First, as the late Roger Fisher of the Harvard Law School, an expert on international negotiation, once wrote, make sure you know what your main objective is, and make it easy, not hard, for the other side to say yes to what you hope to achieve. 

In this case, our goal clearly is to persuade North Korea to terminate its nuclear weapons program. We might be willing to accept a freeze, but that would be a secondary, much less valued goal, because the very existence of the program poses an existential threat to the United States, given Pyongyang’s ties to terrorists and its willingness to sell weapons as if they were foodstuffs.

On the “love” side of the equation, we should offer as many goodies as we possibly can. This means ending existing U.N.-authorized economic sanctions as well as forgoing additional sanctions we have been calling for, not only involving caviar and luxury goods desired by the North Korean elites but access to financial markets, hard currency and technology critical to economic development. 

We have to coordinate with China, because North Korea has been heavily dependent on coal exports to China for foreign currency earnings, oil imports from China for 90 percent of its oil needs and the import of 500,000 tons of grain annually to feed its people.   

We must also provide security guarantees that we will not invade North Korea and will not seek regime change. We should also offer to reduce our military presence in South Korea, with the approval of the Seoul government. Even if we were to withdraw completely, we could redeploy fairly quickly if we had to. And, yes, we might well agree to a truce formally ending the Korean War.  

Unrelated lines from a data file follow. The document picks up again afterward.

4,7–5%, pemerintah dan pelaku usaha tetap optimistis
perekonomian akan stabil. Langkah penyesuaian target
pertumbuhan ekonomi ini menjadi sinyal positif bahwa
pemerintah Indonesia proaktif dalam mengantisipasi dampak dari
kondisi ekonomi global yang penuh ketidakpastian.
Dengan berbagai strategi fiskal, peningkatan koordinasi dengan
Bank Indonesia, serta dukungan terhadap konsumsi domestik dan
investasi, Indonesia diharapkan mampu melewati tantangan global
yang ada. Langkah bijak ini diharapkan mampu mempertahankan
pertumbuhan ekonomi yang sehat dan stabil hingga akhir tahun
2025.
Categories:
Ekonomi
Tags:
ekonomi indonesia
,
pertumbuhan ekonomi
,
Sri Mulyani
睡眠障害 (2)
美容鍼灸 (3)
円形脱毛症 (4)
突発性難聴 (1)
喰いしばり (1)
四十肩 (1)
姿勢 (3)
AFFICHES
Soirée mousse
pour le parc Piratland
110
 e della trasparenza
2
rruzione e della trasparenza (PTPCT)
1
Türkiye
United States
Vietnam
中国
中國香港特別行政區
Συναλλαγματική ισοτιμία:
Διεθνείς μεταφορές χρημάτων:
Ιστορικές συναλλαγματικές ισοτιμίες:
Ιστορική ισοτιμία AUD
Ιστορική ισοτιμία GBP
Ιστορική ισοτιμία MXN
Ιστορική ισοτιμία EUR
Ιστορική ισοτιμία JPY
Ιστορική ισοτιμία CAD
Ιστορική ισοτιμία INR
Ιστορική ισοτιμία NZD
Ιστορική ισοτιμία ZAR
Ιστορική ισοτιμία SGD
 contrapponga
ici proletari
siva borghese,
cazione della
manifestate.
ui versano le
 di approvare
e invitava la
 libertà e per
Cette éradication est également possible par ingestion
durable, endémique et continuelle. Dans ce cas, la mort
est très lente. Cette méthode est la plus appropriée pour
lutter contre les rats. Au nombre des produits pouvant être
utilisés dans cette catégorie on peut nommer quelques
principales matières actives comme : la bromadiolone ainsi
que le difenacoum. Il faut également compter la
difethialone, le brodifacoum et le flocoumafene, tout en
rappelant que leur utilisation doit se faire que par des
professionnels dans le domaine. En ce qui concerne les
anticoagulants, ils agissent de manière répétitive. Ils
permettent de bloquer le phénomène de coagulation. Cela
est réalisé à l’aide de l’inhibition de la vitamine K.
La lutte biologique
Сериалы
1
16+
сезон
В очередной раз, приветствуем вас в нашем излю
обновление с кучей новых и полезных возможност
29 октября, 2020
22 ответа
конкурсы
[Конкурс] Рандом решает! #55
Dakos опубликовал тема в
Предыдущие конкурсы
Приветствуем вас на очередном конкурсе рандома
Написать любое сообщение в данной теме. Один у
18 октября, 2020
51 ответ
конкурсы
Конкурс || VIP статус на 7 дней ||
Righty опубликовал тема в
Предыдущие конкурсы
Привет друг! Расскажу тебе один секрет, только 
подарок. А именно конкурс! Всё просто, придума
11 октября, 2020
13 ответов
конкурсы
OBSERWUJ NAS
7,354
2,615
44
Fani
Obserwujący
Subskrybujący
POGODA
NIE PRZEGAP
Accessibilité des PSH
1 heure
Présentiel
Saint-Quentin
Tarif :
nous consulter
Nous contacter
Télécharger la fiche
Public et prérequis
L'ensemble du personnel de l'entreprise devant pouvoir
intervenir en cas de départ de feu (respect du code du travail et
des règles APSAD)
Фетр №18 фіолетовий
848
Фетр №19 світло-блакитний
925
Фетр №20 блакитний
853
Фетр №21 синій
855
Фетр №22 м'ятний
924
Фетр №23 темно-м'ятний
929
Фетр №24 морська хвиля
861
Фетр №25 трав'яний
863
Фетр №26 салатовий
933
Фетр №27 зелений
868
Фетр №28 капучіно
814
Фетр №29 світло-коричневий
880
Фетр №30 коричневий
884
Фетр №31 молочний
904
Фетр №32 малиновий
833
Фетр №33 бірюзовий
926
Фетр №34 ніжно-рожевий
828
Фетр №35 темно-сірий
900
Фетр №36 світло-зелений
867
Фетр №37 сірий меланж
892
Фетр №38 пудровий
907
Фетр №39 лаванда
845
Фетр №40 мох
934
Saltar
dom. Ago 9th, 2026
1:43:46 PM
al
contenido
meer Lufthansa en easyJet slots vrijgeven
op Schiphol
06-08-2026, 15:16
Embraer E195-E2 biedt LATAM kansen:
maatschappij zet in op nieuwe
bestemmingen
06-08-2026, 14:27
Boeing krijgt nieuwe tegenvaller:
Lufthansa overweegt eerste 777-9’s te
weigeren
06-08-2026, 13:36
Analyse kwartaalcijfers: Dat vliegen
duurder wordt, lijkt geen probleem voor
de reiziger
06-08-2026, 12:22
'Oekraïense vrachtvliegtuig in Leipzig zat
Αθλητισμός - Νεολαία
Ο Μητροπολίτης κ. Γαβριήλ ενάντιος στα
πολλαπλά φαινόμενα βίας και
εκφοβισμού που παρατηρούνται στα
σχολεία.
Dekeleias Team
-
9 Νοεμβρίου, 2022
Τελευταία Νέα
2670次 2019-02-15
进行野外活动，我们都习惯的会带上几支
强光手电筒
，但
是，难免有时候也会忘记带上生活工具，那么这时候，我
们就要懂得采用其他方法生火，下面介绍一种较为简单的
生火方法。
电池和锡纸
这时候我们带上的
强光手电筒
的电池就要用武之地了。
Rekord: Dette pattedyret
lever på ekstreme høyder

Just as it will be a challenge to get North Korea to accept the credibility of any such American guarantees, given the U.S. invasion of a WMD-less Iraq and Libya, it will likewise be a challenge for the United States to obtain an adequate inspection regime that can verify North Korean nuclear disarmament, given the difficulty of accounting for all nuclear material and their location.

On the “tough” side of the equation, the United States should gently but firmly warn North Korea, along with China, that if  our proposal is rejected, we will build up missile defenses in Asia and, as former Secretary of Defense Robert Gates recently suggested, will shoot down “anything we think looks like a launch of an intercontinental ballistic missile” from North Korea. We should threaten to tighten the economic noose further, going after banks and companies that do business with North Korea. Rather than help legitimize the Pyongyang regime, we should be prepared to increase its isolation internationally.

If all else fails, we can send Dennis Rodman.

Seriously, the stakes could not be higher. We do not want to come home empty-handed, but we also do not want a repeat of a  1994 agreement in which we promised North Korea nuclear energy reactors and fuel supplies in exchange for their ending their production of weapons-grade material, only to see them renege on the understandings as they engaged in uranium enrichment. 

If Trump were miraculously to bring this deal off, the Nobel Peace Prize should be his, with Kim Jong Un and South Korean President Moon Jae-in possibly sharing it. (Never-Trumpers might want to award it just to Kim and Moon or China’s Xi Jinping rather than the Donald.) 

If Trump is unsuccessful, we are at grave risk. We should all be rooting for him.